Social Security Matters: Ask Rusty – I’m approaching 65 – should I Claim Social Security?

Published 8:03 am Thursday, June 8, 2023

Getting your Trinity Audio player ready...

By AMAC Certified Social Security Advisor Russell Gloor, Association of Mature American Citizens

Dear Rusty: I am fast approaching 65 (in August) and plan to continue working full time. I would like to know the implications of that, and about drawing Social Security. Same question for my husband who is past his full retirement age (he will be 67 this year) and he continues to work full time. Signed: Still Working

Dear Still Working: Married couples should always coordinate their retirement strategy, and you’re very smart to do so. Born in 1958, your full retirement age (FRA) for Social Security purposes is 66 years and 8 months. Your FRA is the point at which your earnings from work no longer affect your Social Security benefits, but if you claim at age 65 and continue to work full time, you will be limited to how much you can earn before they take away some (or perhaps all) of your benefits. Here’s what will happen if you claim Social Security (SS) to start in August when you are 65:

  • Your Social Security retirement benefit will be permanently reduced by 11% (you’ll get 89% of your FRA entitlement).
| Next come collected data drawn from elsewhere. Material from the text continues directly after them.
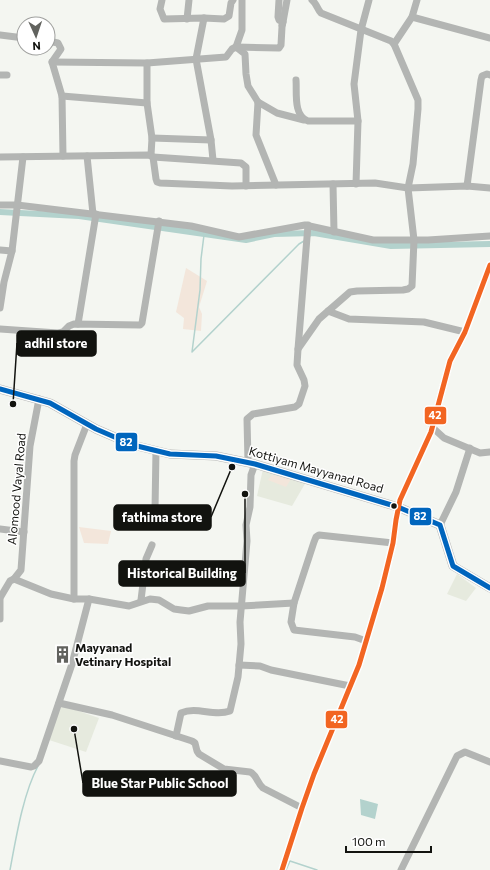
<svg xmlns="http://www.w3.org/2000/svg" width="490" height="870" font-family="Commissioner,sans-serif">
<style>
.built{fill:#e6eade}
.green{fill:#f3e6db}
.water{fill:#b3d2cd}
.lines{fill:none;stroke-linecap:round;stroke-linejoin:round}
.stream{stroke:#b3d2cd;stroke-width:1.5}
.canal{stroke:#b3d2cd;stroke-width:6}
.minor{stroke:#b3b5b3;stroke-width:7}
.major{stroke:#b5b6b5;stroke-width:9}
.bus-1-casing{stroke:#fff;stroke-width:8}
.bus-2-casing{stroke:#fff;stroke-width:8}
.bus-1{stroke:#0065bd;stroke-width:5}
.bus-2{stroke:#f26522;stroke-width:5}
.bus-dot{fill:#12130f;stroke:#fff;stroke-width:1.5}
.labels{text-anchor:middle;stroke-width:3;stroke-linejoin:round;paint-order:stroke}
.street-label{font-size:12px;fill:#12130f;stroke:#fff}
.poi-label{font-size:12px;font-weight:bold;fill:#12130f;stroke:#fff;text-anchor:start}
.leader{fill:none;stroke:#12130f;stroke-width:1.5}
.callout-dot{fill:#12130f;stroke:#fff;stroke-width:1.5}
.callout{fill:#12130f;stroke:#12130f;stroke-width:1.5}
.callout-label{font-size:13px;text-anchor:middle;font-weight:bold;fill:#fff}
.line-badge{stroke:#fff;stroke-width:1.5}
.badge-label{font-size:11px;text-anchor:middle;font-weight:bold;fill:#fff}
</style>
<rect width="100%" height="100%" fill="#f4f6f1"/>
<g class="built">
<polygon points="263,469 306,482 292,506 257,496"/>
<polygon points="457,574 476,588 466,601 447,594"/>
<polygon points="61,705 99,718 86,752 49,740"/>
</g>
<g class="green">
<polygon points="186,268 207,281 199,307 202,314 201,331 183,329 184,318 176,312"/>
<polygon points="272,475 291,479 286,487 268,480"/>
<polygon points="79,527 111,531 108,544 84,543"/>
</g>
<polygon class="water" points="360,799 378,804 375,819 361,815"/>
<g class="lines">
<g class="stream">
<polyline points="204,235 201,259 200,290 192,352 299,244 304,241"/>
<polyline points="310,236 314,233"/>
<path d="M10,870C16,838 23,794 38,766"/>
<polyline points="286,870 290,861 317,870"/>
</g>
<polyline class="canal" points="0,212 79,216 246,240 274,234 314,233 391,246 490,244"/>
<g class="minor">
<polyline points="162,0 160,9 164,19 204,18 224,19 229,16 231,3 233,0"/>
<polyline points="242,0 242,30 236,47 245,54 246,74 248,86 258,102 256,135 276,185"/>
<polyline points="279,0 278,17 279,20 283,22 282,25"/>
<polyline points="412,17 490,38"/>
<polyline points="204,18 196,59 211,140 213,160"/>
<polyline points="187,19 189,0"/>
<polyline points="0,35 24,38"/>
<polyline points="48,41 58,43 61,49 52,62 62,96 63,156"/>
<polyline points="394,44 412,17 417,0"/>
<polyline points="52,62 147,63 226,57 232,49 236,47 279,48 281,45 282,27 287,0"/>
<polyline points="147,63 147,103 152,138 151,155"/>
<polyline points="0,75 7,75"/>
<path d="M296,80C297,92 293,116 308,121H358"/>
<polyline points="62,96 147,103"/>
<polyline points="258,102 277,113 304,120"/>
<polyline points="152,138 211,140"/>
<polyline points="87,156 93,214"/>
<polyline points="0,157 149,155 153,157 156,179 157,182 160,183 232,186 375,183 408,188 467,186 490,188"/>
<polyline points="153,157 241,163 246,167 246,186"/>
<polyline points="333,184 334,232"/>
<polyline points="356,184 358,121 354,84 361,30 369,0"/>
<polyline points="467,186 481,80 482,76 487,74 490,75"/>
<polyline points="0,205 17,205 191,226 239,237 305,225 373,240 428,240 490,236"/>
<polyline points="0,250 12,251"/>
<polyline points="0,308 4,282 12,251 23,157"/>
<polyline points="328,311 349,319 424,322 465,332"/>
<polyline points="78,324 96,214"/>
<polyline points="0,329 58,333 63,332 69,326 74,324 140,325 142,323 159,221"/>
<polyline points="298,349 308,225"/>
<polyline points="432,427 444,438 480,453 490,452"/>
<path d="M248,462L247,419L253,414L295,407L299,404L305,386L304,380L297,365L298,349L319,319L350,292L357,291L403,290L408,289L412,286L414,240L408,188L413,164L418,109V100L394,44L391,41L321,13C317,9 317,4 312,0"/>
<polyline points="155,510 156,450"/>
<polyline points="440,525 456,492 470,448"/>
<polyline points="0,529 24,532"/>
<polyline points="14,579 21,570 30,446 39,399"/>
<polyline points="0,598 10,581 14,579 51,594 74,599 89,599 129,606 150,599 159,600 174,609 181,610 189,611 208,606 241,606 294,603 291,622 294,630 355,637 366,641"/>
<polyline points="74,599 74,461 75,455 87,424"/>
<polyline points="0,600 0,619"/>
<polyline points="141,600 146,559 152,545"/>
<polyline points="294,603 314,542 316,537 319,535 393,543"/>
<polyline points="239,665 260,666 271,670 350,686"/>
<path d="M59,703L112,715L192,741L195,743L197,751L199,754L224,769L250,772C257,775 257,783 263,788L302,808"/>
<path d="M176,736L181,713C197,706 214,717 230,711L238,677L241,644L240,622L247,541L246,525L250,507L251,475L255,464"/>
<polyline points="0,761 31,767 34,766 39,761 72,664 89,599"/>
<polyline points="282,870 302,808 314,774 359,665 382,588 393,543 396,520 400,500 431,432 450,361 465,332 490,265"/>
<polyline points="401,870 457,756 465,752 490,762"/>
</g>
<polyline class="major" points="0,389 50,403 96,429 133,445 170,454 216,456 255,464 398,507 440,525 453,566 490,588"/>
<defs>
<polyline id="bus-1" points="0,389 50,403 96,429 133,445 170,454 216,456 255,464 398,507 440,525 453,566 490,588"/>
<polyline id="bus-2" points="282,870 302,808 314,774 359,665 382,588 393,543 396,520 400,500 431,432 450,361 465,332 490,265"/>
</defs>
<use href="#bus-1" class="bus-1-casing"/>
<use href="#bus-2" class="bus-2-casing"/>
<use href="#bus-1" class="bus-1"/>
<use href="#bus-2" class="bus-2"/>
</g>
<defs>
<symbol id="building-bare" viewBox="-9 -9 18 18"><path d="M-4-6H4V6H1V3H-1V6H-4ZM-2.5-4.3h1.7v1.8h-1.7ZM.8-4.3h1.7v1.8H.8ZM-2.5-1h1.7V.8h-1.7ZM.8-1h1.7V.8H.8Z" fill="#61625e" stroke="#fff" stroke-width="2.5" paint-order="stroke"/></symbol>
</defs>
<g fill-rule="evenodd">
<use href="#building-bare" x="50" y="642" width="25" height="25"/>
</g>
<circle class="bus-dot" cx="394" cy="506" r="3.5"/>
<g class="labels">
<g class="street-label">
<text transform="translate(316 470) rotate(16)" y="4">Kottiyam Mayyanad Road</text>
<text transform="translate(17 489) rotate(-85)" y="4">Alomood Vayal Road</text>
</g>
<g class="poi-label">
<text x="75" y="652">Mayyanad<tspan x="75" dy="14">Vetinary Hospital</tspan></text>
</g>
</g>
<path class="leader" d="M13 404L17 343M232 467L211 517M245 494L245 573M74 729L83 783"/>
<g class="callout-dot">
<circle cx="13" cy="404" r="4"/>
<circle cx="232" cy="467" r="4"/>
<circle cx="245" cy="494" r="4"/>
<circle cx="74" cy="729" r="4"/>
</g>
<g class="callout">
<rect x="17" y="331" width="79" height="25" rx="4"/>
<rect x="114" y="505" width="97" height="25" rx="4"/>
<rect x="119" y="561" width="126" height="25" rx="4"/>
<rect x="83" y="771" width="153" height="25" rx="4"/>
</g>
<g class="callout-label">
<text x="56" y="348">adhil store</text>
<text x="162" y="522">fathima store</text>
<text x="182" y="578">Historical Building</text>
<text x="160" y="788">Blue Star Public School</text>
</g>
<g class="line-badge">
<rect x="424" y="406" width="23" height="19" rx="4" fill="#f26522"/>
<rect x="115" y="432" width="23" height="20" rx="4" fill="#0065bd"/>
<rect x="409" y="507" width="23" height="19" rx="4" fill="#0065bd"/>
<rect x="325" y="710" width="23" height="19" rx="4" fill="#f26522"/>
</g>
<g class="badge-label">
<text x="435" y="419">42</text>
<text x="126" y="446">82</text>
<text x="420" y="520">82</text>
<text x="337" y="723">42</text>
</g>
<g transform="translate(36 36) rotate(177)"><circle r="19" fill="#ffffff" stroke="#a0a19f"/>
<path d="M0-3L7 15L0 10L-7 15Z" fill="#61625e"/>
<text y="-6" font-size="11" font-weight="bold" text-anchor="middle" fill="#12130f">N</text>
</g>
<path d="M346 846v6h85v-6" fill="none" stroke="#12130f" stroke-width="2"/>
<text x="352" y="846" font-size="12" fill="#12130f" stroke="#ffffff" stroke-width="3" paint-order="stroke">100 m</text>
</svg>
Your monthly amount will only change thereafter due to cost of living adjustments (COLA).
  • If you start your benefits in August you will be subject to an earnings limit – either a monthly limit of $1,770 for the remaining months of the year or the 2023 annual limit of $21,240. If the monthly limit is exceeded you aren’t entitled to benefits for that month, or if the annual limit is exceeded they will take back benefits equal to $1 for every $2 over the annual limit. Social Security will use whichever method yields the smallest penalty.
  • Beginning in 2024, you will be subject only to Social Security’s annual earnings limit, which will be something more than the 2023 annual limit of $21,240. If you exceed the 2024 (or 2025) annual limit, Social Security will take away $1 in benefits for every $2 you are over the limit (half of what you exceed the limit by). The annual limit will be in effect until you reach your full retirement age of 66 years and 8 months in April 2026.
Get the latest headlines sent to you

Since your husband has already reached his FRA, working full time will not negatively affect his monthly Social Security benefits if he chooses to claim his Social Security benefits now. However, if he hasn’t yet claimed your husband is already earning delayed retirement credits (DRCs) which will increase his benefit when he later claims. DRCs are earned monthly (.667% per month; 8% per year) and can be earned up to age 70 when maximum Social Security benefit is attained. For your husband, his age 70 benefit would be 29% more than he was entitled to at his FRA. Whether it is wise to wait longer to claim depends on life expectancy, but break even age is about 83 for those who wait until 70 to claim (vs. claiming at FRA). FYI, average life expectancy for a man your husband’s current age is about 84; for you about 87.

Since you are both still working full time, be aware that – depending on your combined income from all sources – your Social Security benefits will become part of your taxable income. As a married couple both working full time, your combined income will likely be over the $44,000 threshold after which income tax will be levied on up to 85% of your Social Security benefits received during the tax year (using your normal IRS tax rate). I suggest you consider the income tax implications of claiming Social Security while you are still working full time.

You did not ask about Medicare, but if you (and your husband) now have “creditable” healthcare coverage from your employer (“creditable” is a group plan with at least 20 participants) you can defer enrolling in Medicare Part B until your employer healthcare coverage ends, thus avoiding the Medicare Part B premium while you are working.